Set down only the lines from the one containing "غربي من النطاق" through the final line of the entries below, exactly as they stand, with no pictures.

#### Records for this task ####

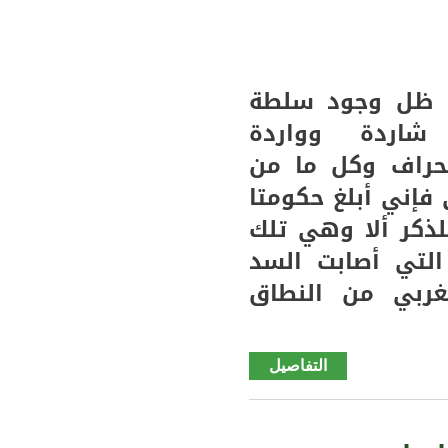
استباحة
لممنوع
(البيئة)
ي ظل وجود سلطة
إعادة
نشر
ردة وواردة
نحراف وكل ما من
فإني أبلغ حكومتا
لذكر ألا وهي تلك
التي أصابت السد
غربي من النطاق
التفاصيل
de
طلب
خاص
(بلاغ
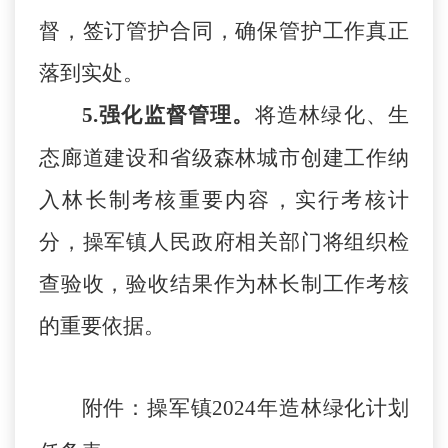
督，签订管护合同，确保管护工作真正
落到实处。
5
.强化
监督管理
。
将造林绿化、生
态廊道建设和省级森林城市创建工作纳
入林长制考核重要内容，实行考核计
分，
操军镇人民政府
相关部门
将
组织检
查验收，
验收结果作为林长制工作考核
的重要依据。
附件：
操军镇
2024年造林绿化计划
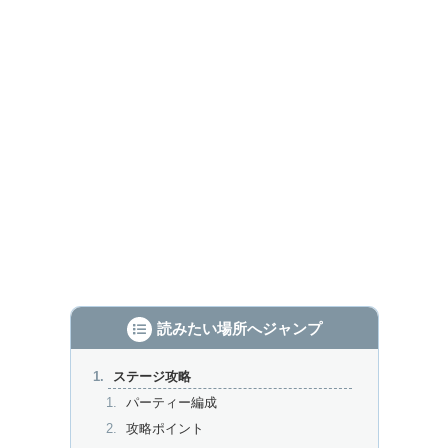
読みたい場所へジャンプ
ステージ攻略
パーティー編成
攻略ポイント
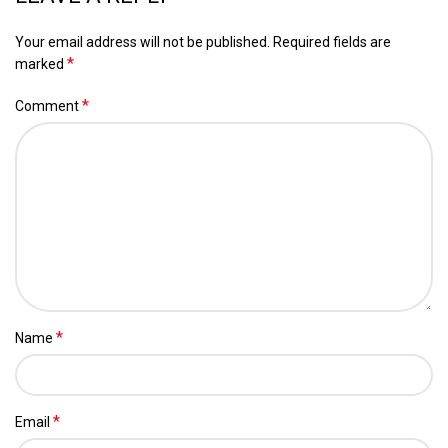
Your email address will not be published.
Required fields are
*
marked
*
Comment
*
Name
*
Email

####

Result for this task:
غربي من النطاق
التفاصيل
de
طلب
خاص
(بلاغ
督，签订管护合同，确保管护工作真正
落到实处。
5
.强化
监督管理
。
将造林绿化、生
态廊道建设和省级森林城市创建工作纳
入林长制考核重要内容，实行考核计
分，
操军镇人民政府
相关部门
将
组织检
查验收，
验收结果作为林长制工作考核
的重要依据。
附件：
操军镇
2024年造林绿化计划
読みたい場所へジャンプ
ステージ攻略
パーティー編成
攻略ポイント
Your email address will not be published.
Required fields are
*
marked
*
Comment
*
Name
*
Email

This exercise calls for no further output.